ACC^0 Versus CC^0
David Mix Barrington, UMass Amherst
Tuesday 29 September 2009, 4:00 p.m.
Room 140, Computer Science Building
The complexity class AC^0 is the set of problems solvable by circuit families of constant depth, unbounded fan-in, and polynomial size with AND and OR gates. If we add gates for counting modulo a constant, we get the class ACC^0, and if we then remove the AND and OR gates we get the class CC^0. These classes can also be defined in terms of "M-programs", which test membership in a language by carrying out a single iterated multiplication in a finite group or monoid.
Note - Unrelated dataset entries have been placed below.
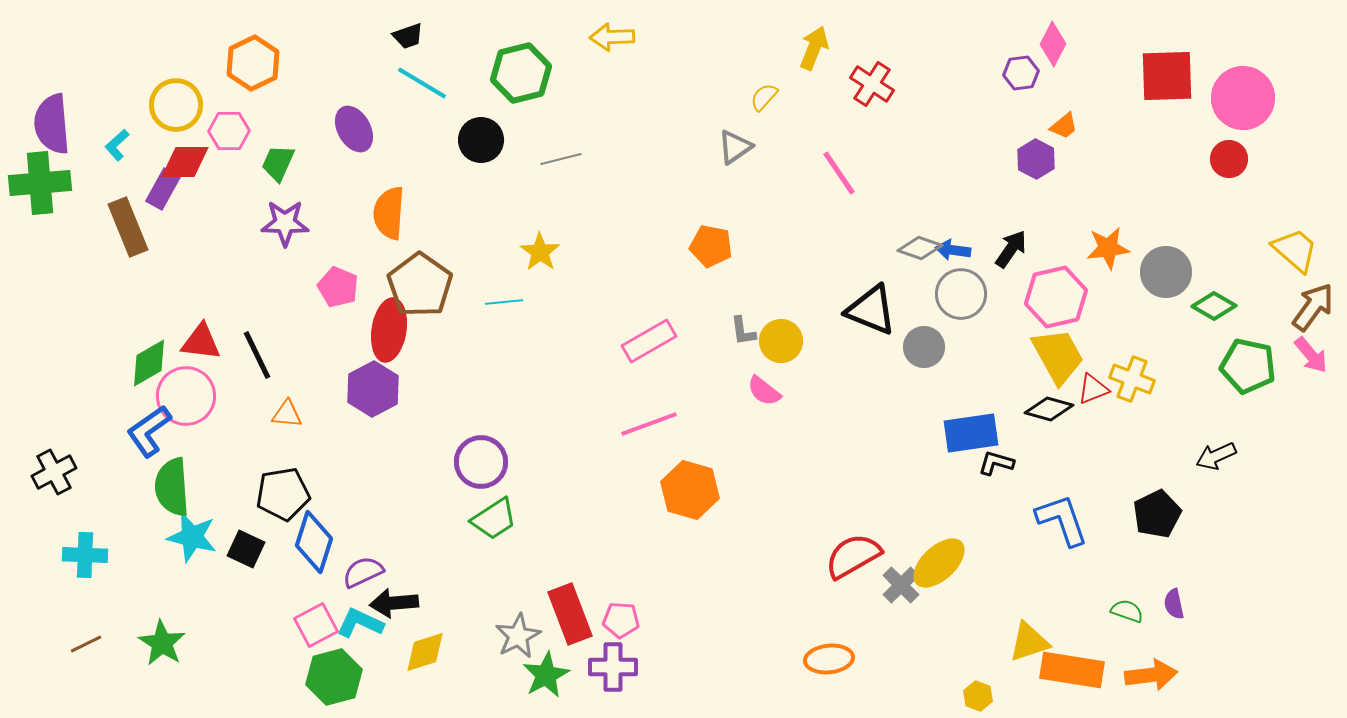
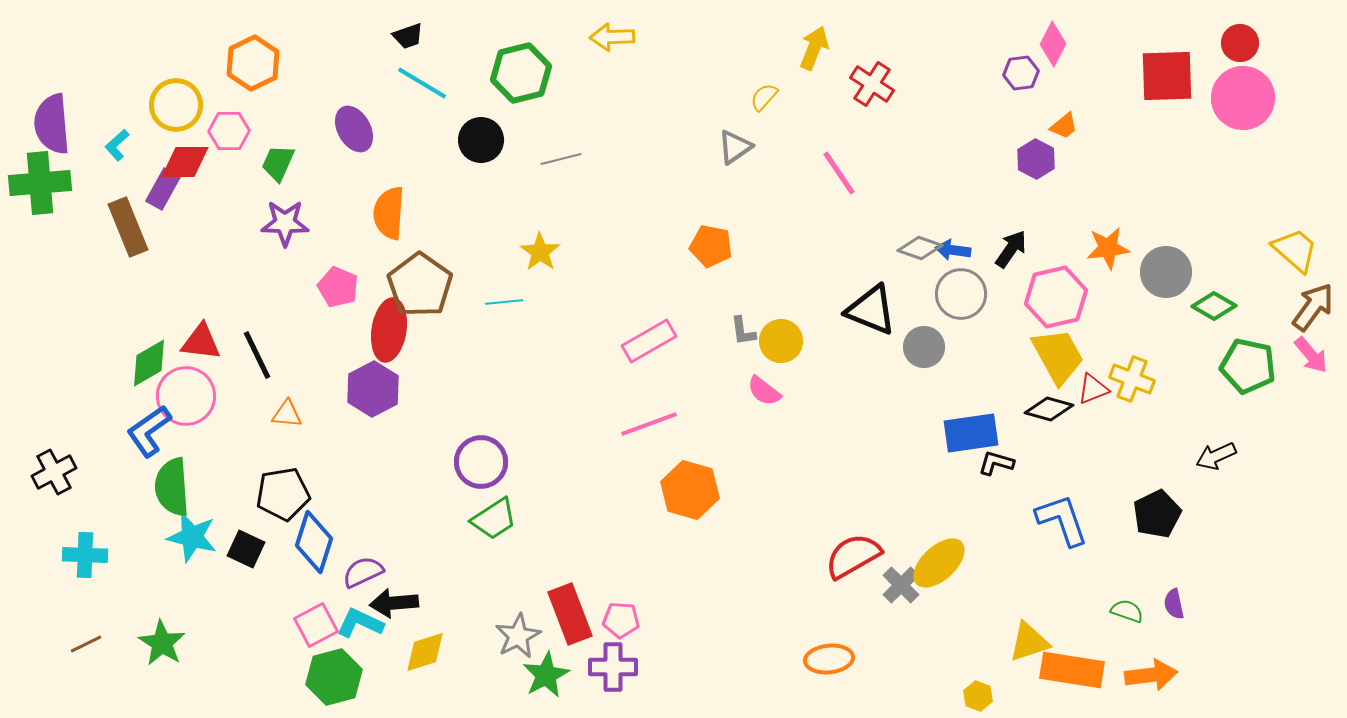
red circle at (1229, 159): moved 11 px right, 116 px up
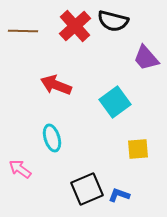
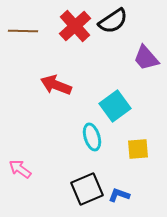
black semicircle: rotated 48 degrees counterclockwise
cyan square: moved 4 px down
cyan ellipse: moved 40 px right, 1 px up
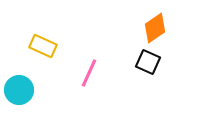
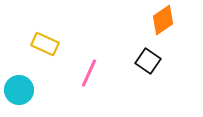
orange diamond: moved 8 px right, 8 px up
yellow rectangle: moved 2 px right, 2 px up
black square: moved 1 px up; rotated 10 degrees clockwise
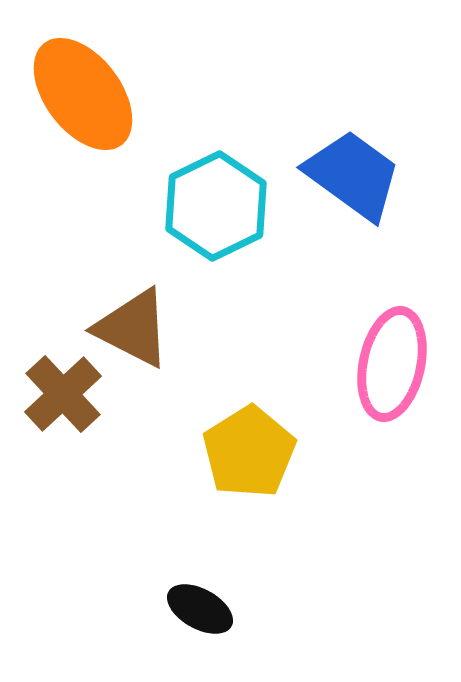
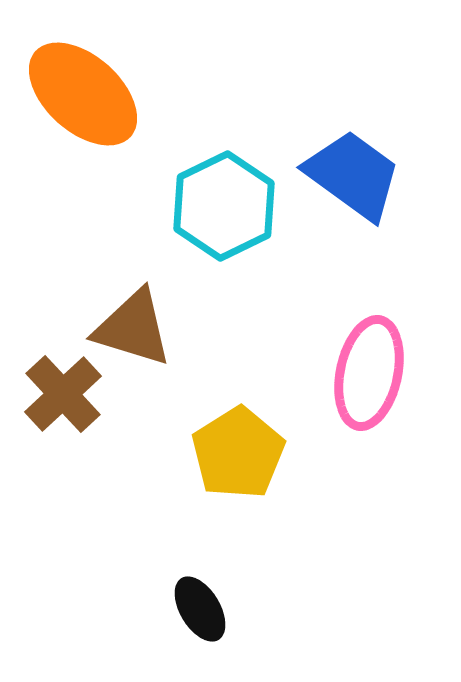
orange ellipse: rotated 11 degrees counterclockwise
cyan hexagon: moved 8 px right
brown triangle: rotated 10 degrees counterclockwise
pink ellipse: moved 23 px left, 9 px down
yellow pentagon: moved 11 px left, 1 px down
black ellipse: rotated 30 degrees clockwise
ACC^0 circuits correspond to programs over solvable monoids, exactly those monoids for which you cannot simulate all of the class NC^1 using the proof technique of Barrington's Theorem. It's thus natural to conjecture that they are weaker than NC^1 circuits, though this has not been proved. Similarly, since no one knows how to simulate an AND gate in CC^0, it is natural to conjecture that this is impossible (Barrington, Straubing, Therien 1988).
After setting out this background, I will present some of the results of Hanson and Koucky from CCC 2009 that suggest that CC^0 and ACC^0 might actually be the same. In particular, ACC^0 can be simulated by probabilistic circuits over CC^0, or by small ANDs of ORs of CC^0 circuits.